In tales of princes and princesses, the trope of the wicked stepmother is timeless. At best, these unwelcome new family members are depicted as cold and neglectful—at worst, they pose a treacherous threat. The latter is precisely the image Prince Harry has painted of his stepmother Camilla Parker Bowles, now the Queen Consort, in his memoir Spare.
In his book—which was published on Tuesday after a week of leaked excerpts—the 38-year-old royal revealed that, in 2005, he and Prince William pleaded with their father not to marry Camilla. Charles, who is now King, had been engaged in a long-standing affair with Camilla during his 15-year marriage to Princess Diana.
“Despite Willy and me urging him not to, Pa was going ahead. We pumped his hand, wished him well. No hard feelings,” Harry writes in Spare. “We recognized that he was finally going to be with the woman he loved, the woman he’d always loved.”
In passages that many stepchildren will relate to, Harry reflects on difficult moments adjusting to his father’s new marriage. In one story, likely from the late nineties, Harry remembers wondering if Camilla would be cruel to him “like all the wicked stepmothers in storybooks,” noting that William “long harbored suspicions about the Other Woman.” Harry also claims that Camilla converted his bedroom into her own personal dressing room as soon as he moved out of their former residence, Clarence House, when he was 28.
Beyond these anecdotes, in the book and in promotional interviews, Harry has taken his criticism of Camilla much further with statements on her character. He has alleged that Camilla had a calculated agenda to remedy her public image as the “other woman,” one that paved the way for her marriage and eventual Queen Consort title.
This accusation is one of the more surprising aspects of Spare and Harry’s surrounding press tour, and—alongside William—it paints Camilla as one of the central villains in Harry’s story.
Read More: Prince Harry Alleges William Assaulted Him. What to Know About the Claims in Spare
Throughout her relationship with Charles before his ascension to the throne, Camilla was known for carrying out charity work and royal duties to rehabilitate her image—efforts recognized by the late Queen Elizabeth, who endorsed her daughter-in-law with a consort title on the eve of her Platinum Jubilee last February. But Harry believes Camilla’s efforts to improve her standing with the public went further.
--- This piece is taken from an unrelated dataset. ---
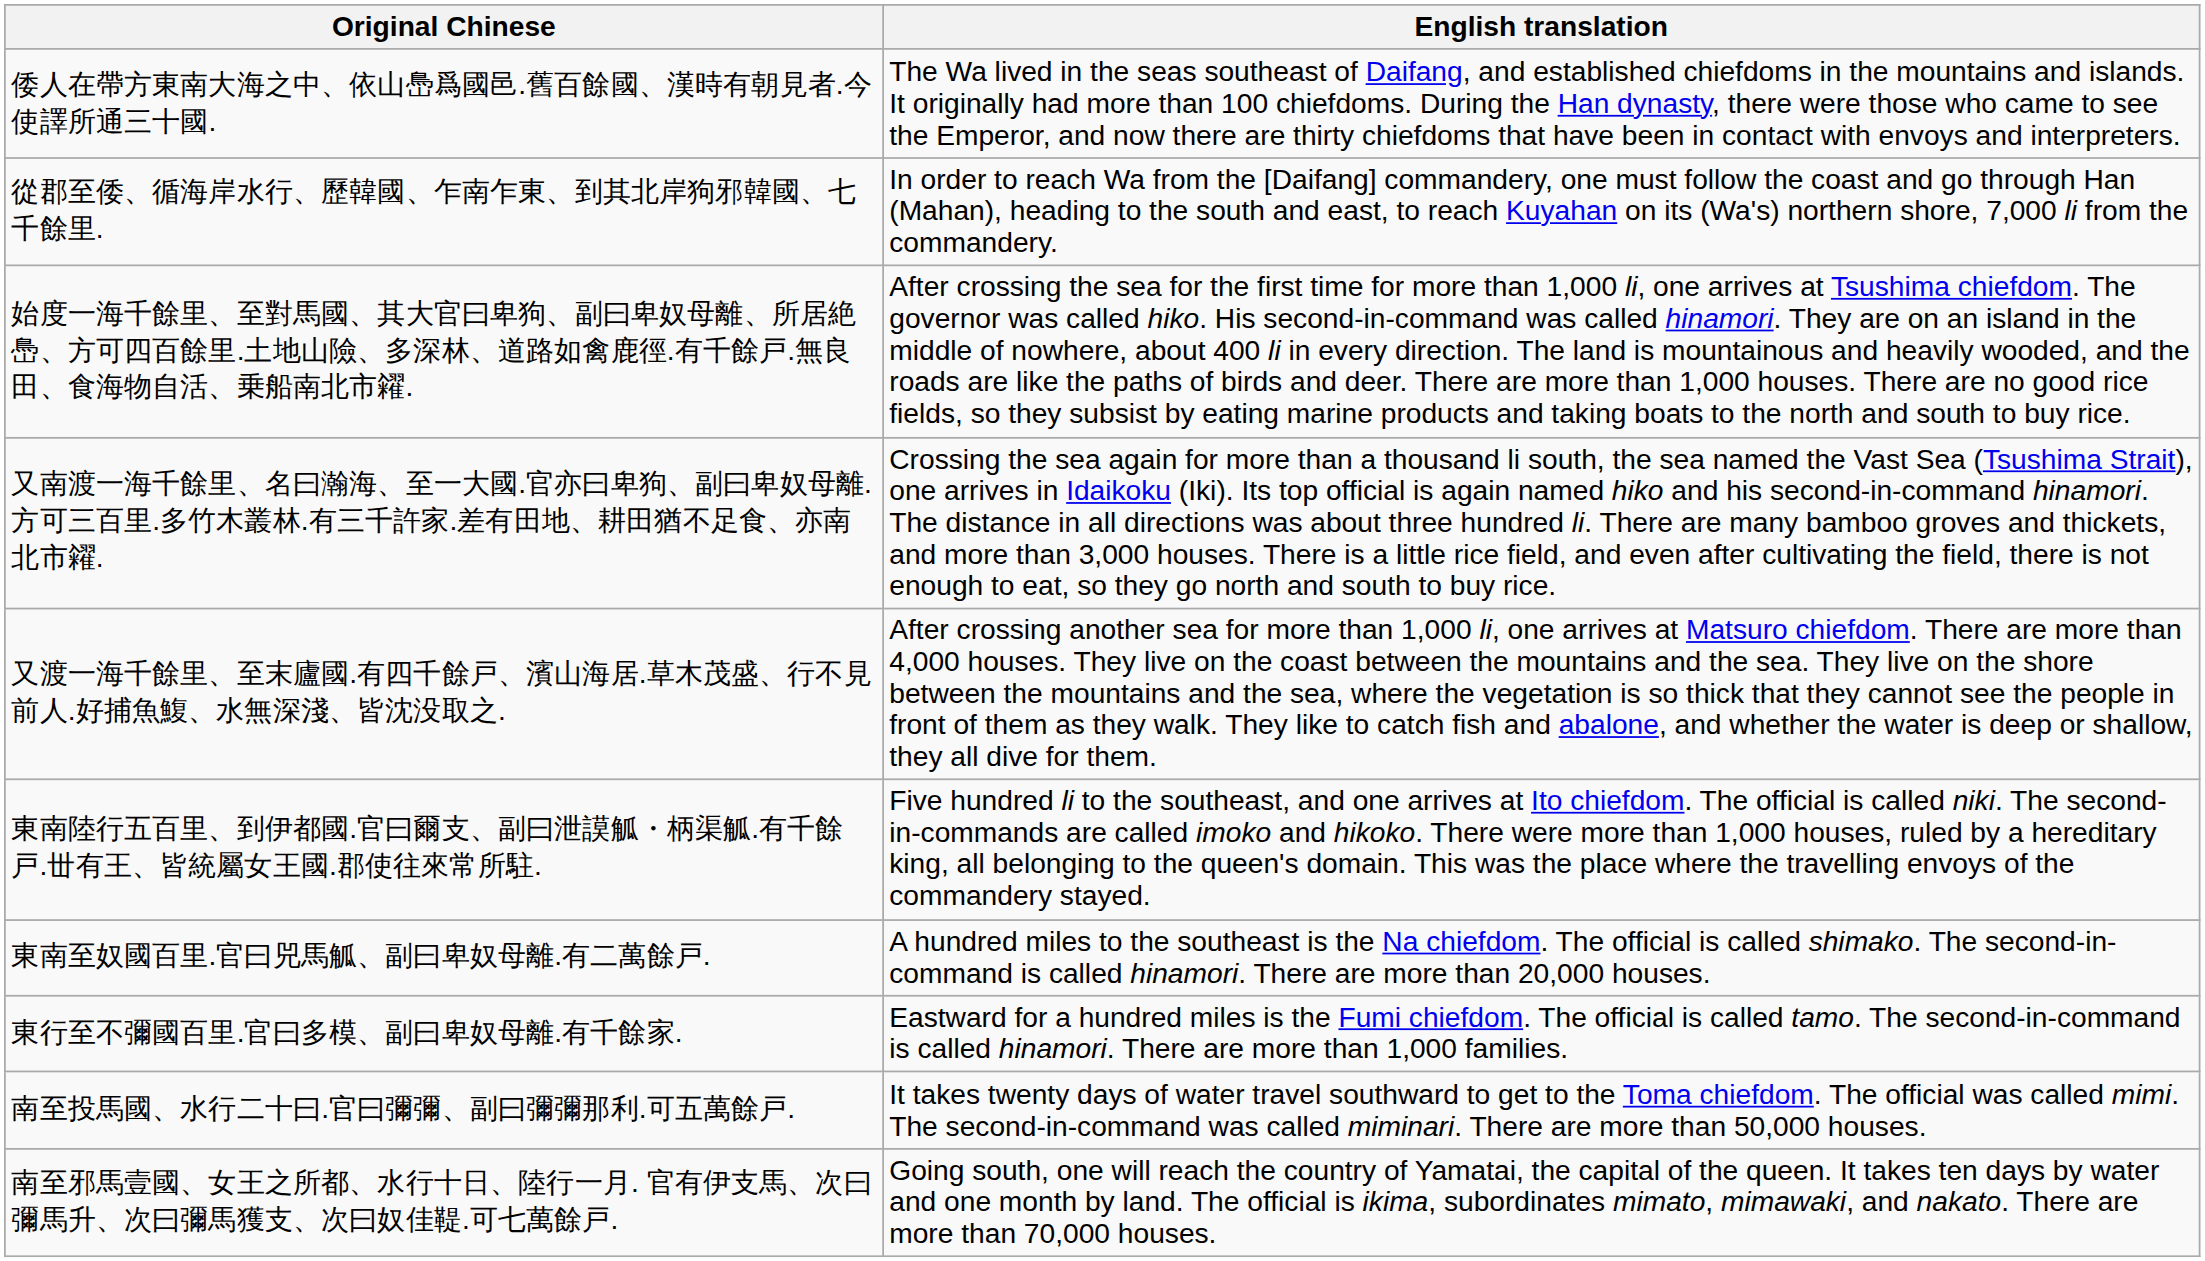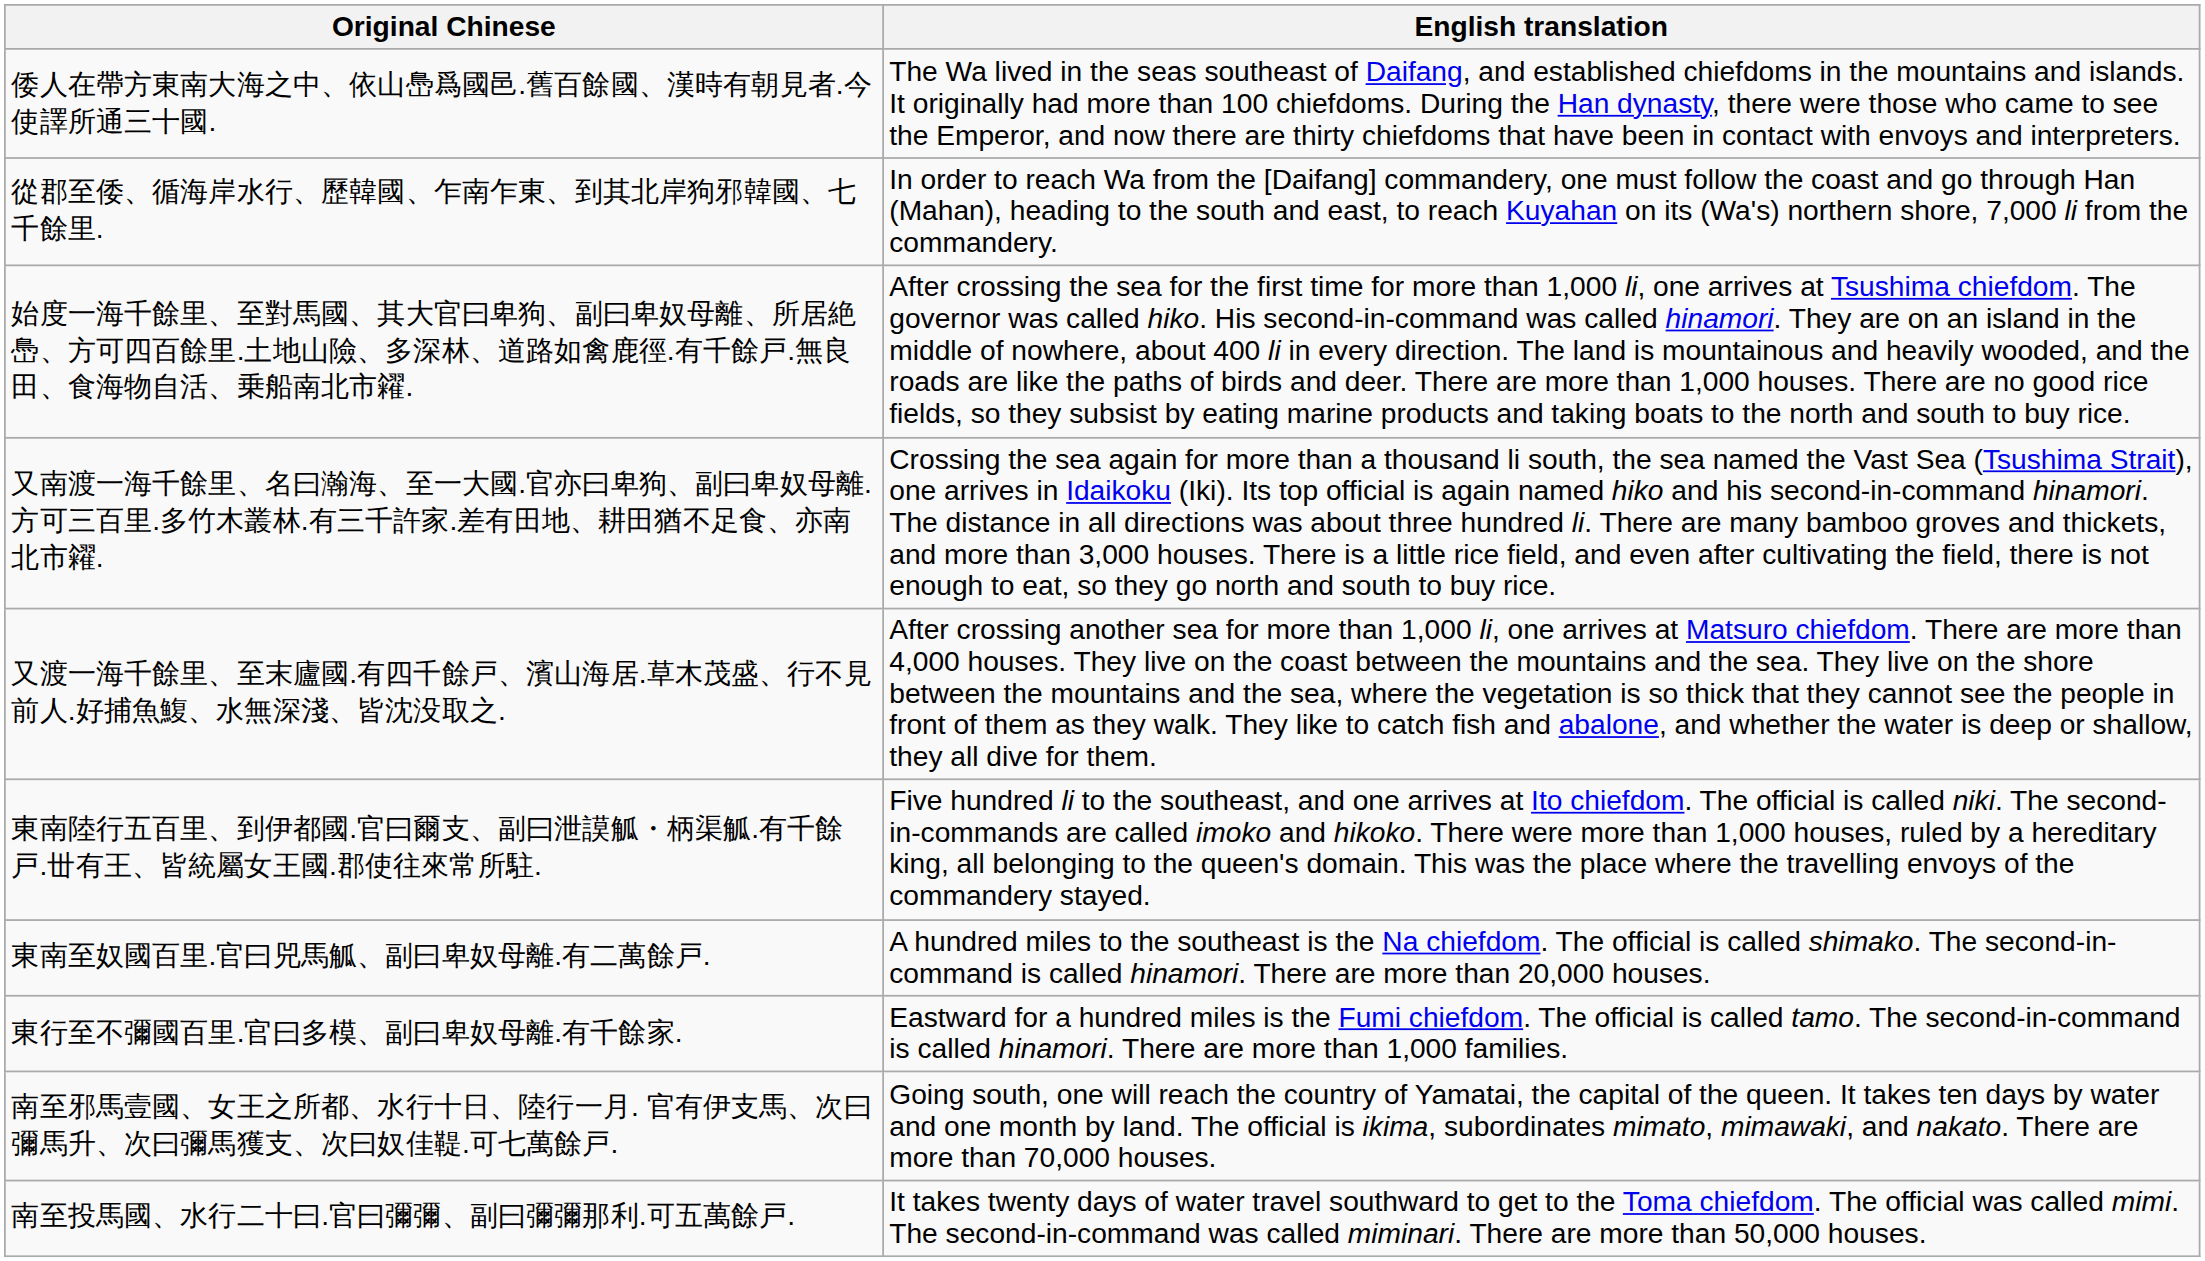rows swapped: 南至投馬國、水行二十曰.官曰彌彌、副曰彌彌那利.可五萬餘戸. <-> 南至邪馬壹國、女王之所都、水行十日、陸行一月. 官有伊支馬、次曰彌馬升、次曰彌馬獲支、次曰奴佳鞮.可七萬餘戸.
In his first promotional interview with ITV Correspondent Tom Bradby on Sunday, Harry elaborated on the relationship between the royal family and the British press, which he said involves a lot of “briefings, leakings, and plantings.” He accused members of the royal family of getting “into bed with the devil,” citing an instance when Camilla allegedly leaked one of her early conversations with William. (The Telegraph recently reported that it was in fact Camilla’s former assistant who leaked the conversation and that she was subsequently let go.)
In Spare, Harry writes that his father and Camilla’s “spin doctor” decided they should throw Harry “right under the bus.” He writes that they leaked news of his drug use in 2002, saying that Prince Charles sent Harry to a drug rehabilitation center in order to garner sympathy for Charles as a father and for their relationship. Harry also writes that in 2019 William was “seething” because “Pa and Camilla’s people had planted a story or stories about him, and Kate, and the kids, and he wasn’t going to take it any more. Give Pa and Camilla an inch, he said, they take a mile.”
Read More: What Broke Harry and Meghan’s Relationship With William and Kate, According to Spare
Harry further escalated his allegations against Camilla in a second interview with 60 Minutes on Sunday by calling her “dangerous” because of the connections she has with members of the media. “There was open willingness on both sides to trade information. And with a family built on hierarchy, and with her on the way to being Queen Consort, there was going to be people or bodies left in the street,” he told host Anderson Cooper. He then described his stepmother as “the villain” and the “third person in the marriage,” echoing his mother’s controversial interview with Martin Bashir in 1995, when Diana said there were “three of us in the marriage.”
“I had complex feelings about gaining a step parent who, I believed, had recently sacrificed me on her personal PR altar,” Harry writes in Spare. “In a funny way I even wanted Camilla to be happy. Maybe she’d be less dangerous if she was happy?”
The royal family has remained silent in response to the book, but many British publications are reporting that Camilla did not leak the stories Harry describes. The BBC’s former royal correspondent Jennie Bond wrote an essay for the i newspaper, describing how she tried to forge a relationship with the Queen Consort to no success. Bond claimed that she had coffee with Camila a number of times, but the royal reportedly snubbed her with a polite, handwritten letter expressing that she had “no interest in cultivating a special relationship with any journalist.”
In an interview with Good Morning America on Monday, Harry seemed to soften his stance on Camilla, saying that he has a “huge amount of compassion for her.” He added that they haven’t spoken in a while, but he loves every member of his family, so they remain cordial. But, while he pulled back from the wicked stepmother comparison, he also appeared to double down: “She’s my stepmother. I don’t look at her as an evil stepmother,” he said, then continued, “I see someone who married into this institution and has done everything that she can to improve her own reputation and her own image for her own sake.”